Collected data:
━━━━━━━━━━

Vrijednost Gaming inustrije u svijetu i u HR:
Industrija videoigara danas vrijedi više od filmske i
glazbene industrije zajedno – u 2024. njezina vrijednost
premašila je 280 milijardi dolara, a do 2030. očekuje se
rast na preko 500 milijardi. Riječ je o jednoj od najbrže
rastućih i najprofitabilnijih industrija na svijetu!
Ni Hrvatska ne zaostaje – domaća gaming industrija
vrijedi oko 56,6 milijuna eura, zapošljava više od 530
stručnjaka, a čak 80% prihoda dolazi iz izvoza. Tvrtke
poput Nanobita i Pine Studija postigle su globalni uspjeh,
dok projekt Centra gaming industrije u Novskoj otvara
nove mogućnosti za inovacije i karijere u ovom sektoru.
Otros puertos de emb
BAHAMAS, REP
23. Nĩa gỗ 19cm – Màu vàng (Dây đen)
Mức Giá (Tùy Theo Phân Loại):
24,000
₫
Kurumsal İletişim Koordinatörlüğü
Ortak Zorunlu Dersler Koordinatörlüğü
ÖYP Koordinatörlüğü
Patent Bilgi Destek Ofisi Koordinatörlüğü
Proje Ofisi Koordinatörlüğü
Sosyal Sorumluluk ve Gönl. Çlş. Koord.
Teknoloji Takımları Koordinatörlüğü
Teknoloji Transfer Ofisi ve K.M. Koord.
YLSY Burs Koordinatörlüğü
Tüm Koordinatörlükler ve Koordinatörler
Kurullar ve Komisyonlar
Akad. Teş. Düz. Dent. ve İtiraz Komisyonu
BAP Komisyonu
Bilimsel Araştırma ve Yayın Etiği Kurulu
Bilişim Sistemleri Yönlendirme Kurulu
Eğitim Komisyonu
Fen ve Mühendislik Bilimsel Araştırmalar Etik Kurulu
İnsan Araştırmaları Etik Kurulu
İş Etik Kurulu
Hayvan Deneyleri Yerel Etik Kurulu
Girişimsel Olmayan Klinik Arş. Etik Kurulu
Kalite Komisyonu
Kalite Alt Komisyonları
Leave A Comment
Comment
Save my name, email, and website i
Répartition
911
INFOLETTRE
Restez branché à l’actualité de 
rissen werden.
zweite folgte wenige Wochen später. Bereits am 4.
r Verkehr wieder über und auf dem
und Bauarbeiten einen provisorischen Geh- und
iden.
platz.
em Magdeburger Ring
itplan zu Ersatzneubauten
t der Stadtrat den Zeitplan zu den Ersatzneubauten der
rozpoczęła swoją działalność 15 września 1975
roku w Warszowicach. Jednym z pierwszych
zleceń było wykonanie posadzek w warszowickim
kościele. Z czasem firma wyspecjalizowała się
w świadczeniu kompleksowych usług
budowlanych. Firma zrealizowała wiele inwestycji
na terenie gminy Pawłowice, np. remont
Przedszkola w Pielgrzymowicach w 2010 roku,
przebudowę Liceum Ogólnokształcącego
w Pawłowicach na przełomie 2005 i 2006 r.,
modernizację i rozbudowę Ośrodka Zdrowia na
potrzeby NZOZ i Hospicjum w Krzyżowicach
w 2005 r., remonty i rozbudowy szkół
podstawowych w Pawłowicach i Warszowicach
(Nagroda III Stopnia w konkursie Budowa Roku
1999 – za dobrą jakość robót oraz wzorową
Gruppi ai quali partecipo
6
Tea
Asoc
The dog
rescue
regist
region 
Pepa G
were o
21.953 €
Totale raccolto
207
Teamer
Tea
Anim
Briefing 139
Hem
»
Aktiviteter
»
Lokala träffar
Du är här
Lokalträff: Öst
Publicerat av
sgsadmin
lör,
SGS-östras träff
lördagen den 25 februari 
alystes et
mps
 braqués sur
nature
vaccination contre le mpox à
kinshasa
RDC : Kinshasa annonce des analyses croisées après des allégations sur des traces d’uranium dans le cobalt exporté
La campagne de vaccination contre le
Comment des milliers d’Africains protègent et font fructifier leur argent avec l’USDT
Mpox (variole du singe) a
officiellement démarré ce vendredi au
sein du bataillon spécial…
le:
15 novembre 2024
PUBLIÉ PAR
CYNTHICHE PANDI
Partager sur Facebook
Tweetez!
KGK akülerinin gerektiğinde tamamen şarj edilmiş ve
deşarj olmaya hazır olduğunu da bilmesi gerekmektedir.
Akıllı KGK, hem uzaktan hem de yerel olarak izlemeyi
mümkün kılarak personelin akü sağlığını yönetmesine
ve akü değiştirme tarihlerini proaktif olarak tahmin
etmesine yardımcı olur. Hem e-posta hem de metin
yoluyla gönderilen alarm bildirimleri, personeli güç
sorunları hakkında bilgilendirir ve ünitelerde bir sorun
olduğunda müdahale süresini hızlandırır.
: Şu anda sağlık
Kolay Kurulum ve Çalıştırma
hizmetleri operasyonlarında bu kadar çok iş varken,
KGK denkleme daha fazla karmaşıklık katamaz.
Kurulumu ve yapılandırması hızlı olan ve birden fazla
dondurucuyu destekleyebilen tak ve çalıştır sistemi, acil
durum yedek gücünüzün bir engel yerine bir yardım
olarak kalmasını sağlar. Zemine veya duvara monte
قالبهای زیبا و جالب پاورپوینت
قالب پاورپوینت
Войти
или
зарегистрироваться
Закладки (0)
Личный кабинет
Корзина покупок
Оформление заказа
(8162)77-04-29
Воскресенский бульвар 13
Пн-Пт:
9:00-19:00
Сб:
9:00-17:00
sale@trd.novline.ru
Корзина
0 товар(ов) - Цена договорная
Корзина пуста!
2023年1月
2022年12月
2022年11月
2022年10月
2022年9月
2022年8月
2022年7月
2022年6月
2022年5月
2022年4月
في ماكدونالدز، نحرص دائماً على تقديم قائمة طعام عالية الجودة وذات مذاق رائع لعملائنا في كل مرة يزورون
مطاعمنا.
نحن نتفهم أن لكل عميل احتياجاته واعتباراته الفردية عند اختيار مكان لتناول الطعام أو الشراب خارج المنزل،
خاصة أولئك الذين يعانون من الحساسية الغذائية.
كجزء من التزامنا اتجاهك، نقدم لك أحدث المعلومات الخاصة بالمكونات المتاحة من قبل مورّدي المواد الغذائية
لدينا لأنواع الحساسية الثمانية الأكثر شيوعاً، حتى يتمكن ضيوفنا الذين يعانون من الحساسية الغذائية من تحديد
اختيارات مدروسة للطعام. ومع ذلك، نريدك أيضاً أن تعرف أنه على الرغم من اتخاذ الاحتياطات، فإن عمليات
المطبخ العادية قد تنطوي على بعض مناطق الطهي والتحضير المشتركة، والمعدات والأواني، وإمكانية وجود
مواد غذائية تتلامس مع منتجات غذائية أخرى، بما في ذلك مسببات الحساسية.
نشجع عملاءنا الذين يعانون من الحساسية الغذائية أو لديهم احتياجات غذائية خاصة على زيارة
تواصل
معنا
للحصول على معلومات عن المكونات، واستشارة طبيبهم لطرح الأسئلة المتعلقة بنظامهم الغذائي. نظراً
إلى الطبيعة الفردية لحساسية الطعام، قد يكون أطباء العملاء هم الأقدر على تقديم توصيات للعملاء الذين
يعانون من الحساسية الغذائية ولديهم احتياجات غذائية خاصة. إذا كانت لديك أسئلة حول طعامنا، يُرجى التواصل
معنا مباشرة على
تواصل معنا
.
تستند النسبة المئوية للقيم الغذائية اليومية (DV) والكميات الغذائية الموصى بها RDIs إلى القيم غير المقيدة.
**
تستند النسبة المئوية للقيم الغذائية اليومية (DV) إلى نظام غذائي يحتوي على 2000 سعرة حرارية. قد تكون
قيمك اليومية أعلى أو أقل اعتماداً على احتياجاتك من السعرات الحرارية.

━━━━━━━━━━

When the word "Корзина" shows up in a line of the entries, pull that line out.

Корзина покупок
Корзина
Корзина пуста!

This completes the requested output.